* _Gegebener Text_:
Nach den Steuernachforderungen: Söder verbrüdert sich mit Apple
Die EU-Kommission entscheidet, sich von Apple Steuern nachzahlen zu lassen. Das leuchtet dem bayrischen Finanzminister nicht ein.
Im Steuerstreit um den US-Computerkonzern Apple bilden sich merkwürdige Fronten. Apple-Chef Tim Cook und Bayerns Finanzminister Markus Söder (CSU) schlugen am Donnerstag gemeinsam auf die EU-Kommission ein, die 13 Milliarden Euro Steuernachzahlung fordert. Dabei fielen auch unfeine Worte.
„Total political crap“ sei der Steuerbescheid aus Brüssel, sagte Cook – salopp übersetzt „totale politische Scheiße“. Die Kommission habe die Zahlen zur Steuerlast von Apple aus der Luft gegriffen, die Nachforderung sei „ungültig“. An die irische Regierung appellierte Cook, den Bescheid anzufechten.

* _Deine Aufgabe_: Gib aus dem Text zum Apple-Steuerstreit den Abschnitt von „Nach den Steuernachforderungen: Söder“ bis „auch unfeine Worte.“ wortgetreu wieder. Verwende ausschließlich den Text als Grundlage.

* _Vorliegende Datensätze_:
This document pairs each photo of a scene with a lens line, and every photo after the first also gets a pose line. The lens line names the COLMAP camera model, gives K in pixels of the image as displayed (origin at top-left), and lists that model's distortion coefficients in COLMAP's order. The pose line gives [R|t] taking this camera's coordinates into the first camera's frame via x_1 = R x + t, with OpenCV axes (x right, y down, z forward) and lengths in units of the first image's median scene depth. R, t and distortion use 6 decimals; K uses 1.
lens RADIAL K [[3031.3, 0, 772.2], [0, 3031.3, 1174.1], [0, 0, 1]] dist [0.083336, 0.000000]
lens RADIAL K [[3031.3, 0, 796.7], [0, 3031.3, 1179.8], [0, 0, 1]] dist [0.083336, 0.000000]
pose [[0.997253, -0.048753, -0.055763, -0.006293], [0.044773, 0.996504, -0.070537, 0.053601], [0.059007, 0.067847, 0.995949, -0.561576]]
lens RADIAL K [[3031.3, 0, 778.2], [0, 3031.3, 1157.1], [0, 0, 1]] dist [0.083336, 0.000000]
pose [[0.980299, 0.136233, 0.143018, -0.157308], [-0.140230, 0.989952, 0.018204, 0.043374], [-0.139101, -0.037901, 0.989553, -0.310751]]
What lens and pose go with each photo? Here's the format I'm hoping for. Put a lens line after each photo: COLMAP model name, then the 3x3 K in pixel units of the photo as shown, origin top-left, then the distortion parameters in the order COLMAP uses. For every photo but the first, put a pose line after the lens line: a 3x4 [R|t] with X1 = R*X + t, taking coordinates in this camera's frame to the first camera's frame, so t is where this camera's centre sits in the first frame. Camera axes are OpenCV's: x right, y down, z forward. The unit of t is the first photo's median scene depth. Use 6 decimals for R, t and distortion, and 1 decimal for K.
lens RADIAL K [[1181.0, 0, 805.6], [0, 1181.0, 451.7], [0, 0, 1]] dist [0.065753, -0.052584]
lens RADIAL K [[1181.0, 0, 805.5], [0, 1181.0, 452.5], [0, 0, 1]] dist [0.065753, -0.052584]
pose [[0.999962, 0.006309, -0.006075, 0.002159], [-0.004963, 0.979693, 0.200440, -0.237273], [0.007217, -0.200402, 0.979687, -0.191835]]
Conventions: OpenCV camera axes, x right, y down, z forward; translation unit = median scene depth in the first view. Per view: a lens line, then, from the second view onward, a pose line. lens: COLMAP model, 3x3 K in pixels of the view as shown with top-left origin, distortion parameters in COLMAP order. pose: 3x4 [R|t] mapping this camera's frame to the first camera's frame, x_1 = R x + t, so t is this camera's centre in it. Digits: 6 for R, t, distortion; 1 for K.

* _Antwortteil_:
Nach den Steuernachforderungen: Söder verbrüdert sich mit Apple
Die EU-Kommission entscheidet, sich von Apple Steuern nachzahlen zu lassen. Das leuchtet dem bayrischen Finanzminister nicht ein.
Im Steuerstreit um den US-Computerkonzern Apple bilden sich merkwürdige Fronten. Apple-Chef Tim Cook und Bayerns Finanzminister Markus Söder (CSU) schlugen am Donnerstag gemeinsam auf die EU-Kommission ein, die 13 Milliarden Euro Steuernachzahlung fordert. Dabei fielen auch unfeine Worte.